Retype the data exactly, so that every line matches the original.

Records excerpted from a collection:
-=-=-=-=-

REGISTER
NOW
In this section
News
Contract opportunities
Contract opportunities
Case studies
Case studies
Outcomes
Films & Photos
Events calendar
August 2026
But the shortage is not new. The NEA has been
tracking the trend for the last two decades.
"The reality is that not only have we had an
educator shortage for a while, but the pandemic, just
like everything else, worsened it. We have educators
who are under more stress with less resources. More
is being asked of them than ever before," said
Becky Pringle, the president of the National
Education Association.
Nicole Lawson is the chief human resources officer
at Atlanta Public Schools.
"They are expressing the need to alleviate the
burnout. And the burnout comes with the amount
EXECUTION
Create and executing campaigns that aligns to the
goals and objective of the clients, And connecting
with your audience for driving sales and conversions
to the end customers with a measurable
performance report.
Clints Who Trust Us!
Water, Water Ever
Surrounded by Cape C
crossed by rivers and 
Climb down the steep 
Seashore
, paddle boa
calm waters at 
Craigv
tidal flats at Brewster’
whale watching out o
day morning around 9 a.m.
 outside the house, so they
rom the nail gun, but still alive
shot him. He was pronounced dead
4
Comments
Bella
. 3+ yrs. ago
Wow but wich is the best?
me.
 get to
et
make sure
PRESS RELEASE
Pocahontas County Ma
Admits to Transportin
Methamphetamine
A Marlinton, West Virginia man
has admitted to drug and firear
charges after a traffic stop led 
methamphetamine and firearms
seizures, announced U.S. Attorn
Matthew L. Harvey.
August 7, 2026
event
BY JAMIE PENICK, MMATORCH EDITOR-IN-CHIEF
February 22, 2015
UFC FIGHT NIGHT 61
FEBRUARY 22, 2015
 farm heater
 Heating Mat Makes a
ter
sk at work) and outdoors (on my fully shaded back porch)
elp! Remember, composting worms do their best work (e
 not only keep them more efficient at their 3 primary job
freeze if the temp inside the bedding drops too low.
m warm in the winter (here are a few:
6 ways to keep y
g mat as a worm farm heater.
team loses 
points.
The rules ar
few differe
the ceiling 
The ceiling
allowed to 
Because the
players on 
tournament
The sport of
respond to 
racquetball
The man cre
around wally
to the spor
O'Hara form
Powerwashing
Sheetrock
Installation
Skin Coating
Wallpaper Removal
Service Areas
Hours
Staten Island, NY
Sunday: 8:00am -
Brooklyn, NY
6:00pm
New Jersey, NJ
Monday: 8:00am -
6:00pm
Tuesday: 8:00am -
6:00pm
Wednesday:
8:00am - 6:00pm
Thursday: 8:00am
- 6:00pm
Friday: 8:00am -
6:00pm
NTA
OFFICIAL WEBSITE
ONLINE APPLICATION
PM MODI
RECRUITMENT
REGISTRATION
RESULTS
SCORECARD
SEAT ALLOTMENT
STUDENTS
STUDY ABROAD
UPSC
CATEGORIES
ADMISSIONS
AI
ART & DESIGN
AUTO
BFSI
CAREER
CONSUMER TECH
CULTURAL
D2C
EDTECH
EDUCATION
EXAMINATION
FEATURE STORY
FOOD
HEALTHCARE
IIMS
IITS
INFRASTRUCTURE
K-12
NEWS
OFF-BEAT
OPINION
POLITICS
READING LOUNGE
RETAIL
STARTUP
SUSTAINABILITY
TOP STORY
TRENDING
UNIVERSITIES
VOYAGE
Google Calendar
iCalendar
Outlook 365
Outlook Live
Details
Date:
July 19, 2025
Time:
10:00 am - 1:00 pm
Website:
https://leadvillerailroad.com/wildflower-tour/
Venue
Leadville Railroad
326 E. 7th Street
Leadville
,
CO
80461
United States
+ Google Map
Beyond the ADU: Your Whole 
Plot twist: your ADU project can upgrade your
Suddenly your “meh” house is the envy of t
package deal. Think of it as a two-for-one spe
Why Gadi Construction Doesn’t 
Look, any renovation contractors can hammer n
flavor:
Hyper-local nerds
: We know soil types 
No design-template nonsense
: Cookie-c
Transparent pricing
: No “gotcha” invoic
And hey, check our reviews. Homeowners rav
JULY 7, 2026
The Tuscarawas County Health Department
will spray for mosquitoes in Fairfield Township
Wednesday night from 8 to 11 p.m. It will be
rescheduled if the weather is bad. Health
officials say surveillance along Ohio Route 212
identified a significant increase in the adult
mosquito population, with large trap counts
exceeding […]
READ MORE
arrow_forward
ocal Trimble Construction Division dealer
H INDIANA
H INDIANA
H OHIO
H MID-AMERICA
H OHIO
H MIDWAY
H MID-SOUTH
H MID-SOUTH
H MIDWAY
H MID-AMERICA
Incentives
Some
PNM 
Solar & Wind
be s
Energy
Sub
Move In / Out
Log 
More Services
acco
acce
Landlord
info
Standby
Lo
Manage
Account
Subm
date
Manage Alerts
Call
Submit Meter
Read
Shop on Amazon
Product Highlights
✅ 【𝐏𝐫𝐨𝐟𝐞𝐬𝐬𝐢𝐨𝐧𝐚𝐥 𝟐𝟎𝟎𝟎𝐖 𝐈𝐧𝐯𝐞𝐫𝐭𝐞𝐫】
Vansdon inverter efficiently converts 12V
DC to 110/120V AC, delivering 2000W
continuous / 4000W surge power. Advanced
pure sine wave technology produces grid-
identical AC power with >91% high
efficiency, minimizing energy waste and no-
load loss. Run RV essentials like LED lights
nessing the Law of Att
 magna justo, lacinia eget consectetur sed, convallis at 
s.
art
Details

-=-=-=-=-

> [Response to the exercise]
REGISTER
NOW
In this section
News
Contract opportunities
Contract opportunities
Case studies
Case studies
Outcomes
Films & Photos
Events calendar
August 2026
But the shortage is not new. The NEA has been
tracking the trend for the last two decades.
"The reality is that not only have we had an
educator shortage for a while, but the pandemic, just
like everything else, worsened it. We have educators
who are under more stress with less resources. More
is being asked of them than ever before," said
Becky Pringle, the president of the National
Education Association.
Nicole Lawson is the chief human resources officer
at Atlanta Public Schools.
"They are expressing the need to alleviate the
burnout. And the burnout comes with the amount
EXECUTION
Create and executing campaigns that aligns to the
goals and objective of the clients, And connecting
with your audience for driving sales and conversions
to the end customers with a measurable
performance report.
Clints Who Trust Us!
Water, Water Ever
Surrounded by Cape C
crossed by rivers and 
Climb down the steep 
Seashore
, paddle boa
calm waters at 
Craigv
tidal flats at Brewster’
whale watching out o
day morning around 9 a.m.
 outside the house, so they
rom the nail gun, but still alive
shot him. He was pronounced dead
4
Comments
Bella
. 3+ yrs. ago
Wow but wich is the best?
me.
 get to
et
make sure
PRESS RELEASE
Pocahontas County Ma
Admits to Transportin
Methamphetamine
A Marlinton, West Virginia man
has admitted to drug and firear
charges after a traffic stop led 
methamphetamine and firearms
seizures, announced U.S. Attorn
Matthew L. Harvey.
August 7, 2026
event
BY JAMIE PENICK, MMATORCH EDITOR-IN-CHIEF
February 22, 2015
UFC FIGHT NIGHT 61
FEBRUARY 22, 2015
 farm heater
 Heating Mat Makes a
ter
sk at work) and outdoors (on my fully shaded back porch)
elp! Remember, composting worms do their best work (e
 not only keep them more efficient at their 3 primary job
freeze if the temp inside the bedding drops too low.
m warm in the winter (here are a few:
6 ways to keep y
g mat as a worm farm heater.
team loses 
points.
The rules ar
few differe
the ceiling 
The ceiling
allowed to 
Because the
players on 
tournament
The sport of
respond to 
racquetball
The man cre
around wally
to the spor
O'Hara form
Powerwashing
Sheetrock
Installation
Skin Coating
Wallpaper Removal
Service Areas
Hours
Staten Island, NY
Sunday: 8:00am -
Brooklyn, NY
6:00pm
New Jersey, NJ
Monday: 8:00am -
6:00pm
Tuesday: 8:00am -
6:00pm
Wednesday:
8:00am - 6:00pm
Thursday: 8:00am
- 6:00pm
Friday: 8:00am -
6:00pm
NTA
OFFICIAL WEBSITE
ONLINE APPLICATION
PM MODI
RECRUITMENT
REGISTRATION
RESULTS
SCORECARD
SEAT ALLOTMENT
STUDENTS
STUDY ABROAD
UPSC
CATEGORIES
ADMISSIONS
AI
ART & DESIGN
AUTO
BFSI
CAREER
CONSUMER TECH
CULTURAL
D2C
EDTECH
EDUCATION
EXAMINATION
FEATURE STORY
FOOD
HEALTHCARE
IIMS
IITS
INFRASTRUCTURE
K-12
NEWS
OFF-BEAT
OPINION
POLITICS
READING LOUNGE
RETAIL
STARTUP
SUSTAINABILITY
TOP STORY
TRENDING
UNIVERSITIES
VOYAGE
Google Calendar
iCalendar
Outlook 365
Outlook Live
Details
Date:
July 19, 2025
Time:
10:00 am - 1:00 pm
Website:
https://leadvillerailroad.com/wildflower-tour/
Venue
Leadville Railroad
326 E. 7th Street
Leadville
,
CO
80461
United States
+ Google Map
Beyond the ADU: Your Whole 
Plot twist: your ADU project can upgrade your
Suddenly your “meh” house is the envy of t
package deal. Think of it as a two-for-one spe
Why Gadi Construction Doesn’t 
Look, any renovation contractors can hammer n
flavor:
Hyper-local nerds
: We know soil types 
No design-template nonsense
: Cookie-c
Transparent pricing
: No “gotcha” invoic
And hey, check our reviews. Homeowners rav
JULY 7, 2026
The Tuscarawas County Health Department
will spray for mosquitoes in Fairfield Township
Wednesday night from 8 to 11 p.m. It will be
rescheduled if the weather is bad. Health
officials say surveillance along Ohio Route 212
identified a significant increase in the adult
mosquito population, with large trap counts
exceeding […]
READ MORE
arrow_forward
ocal Trimble Construction Division dealer
H INDIANA
H INDIANA
H OHIO
H MID-AMERICA
H OHIO
H MIDWAY
H MID-SOUTH
H MID-SOUTH
H MIDWAY
H MID-AMERICA
Incentives
Some
PNM 
Solar & Wind
be s
Energy
Sub
Move In / Out
Log 
More Services
acco
acce
Landlord
info
Standby
Lo
Manage
Account
Subm
date
Manage Alerts
Call
Submit Meter
Read
Shop on Amazon
Product Highlights
✅ 【𝐏𝐫𝐨𝐟𝐞𝐬𝐬𝐢𝐨𝐧𝐚𝐥 𝟐𝟎𝟎𝟎𝐖 𝐈𝐧𝐯𝐞𝐫𝐭𝐞𝐫】
Vansdon inverter efficiently converts 12V
DC to 110/120V AC, delivering 2000W
continuous / 4000W surge power. Advanced
pure sine wave technology produces grid-
identical AC power with >91% high
efficiency, minimizing energy waste and no-
load loss. Run RV essentials like LED lights
nessing the Law of Att
 magna justo, lacinia eget consectetur sed, convallis at 
s.
art
Details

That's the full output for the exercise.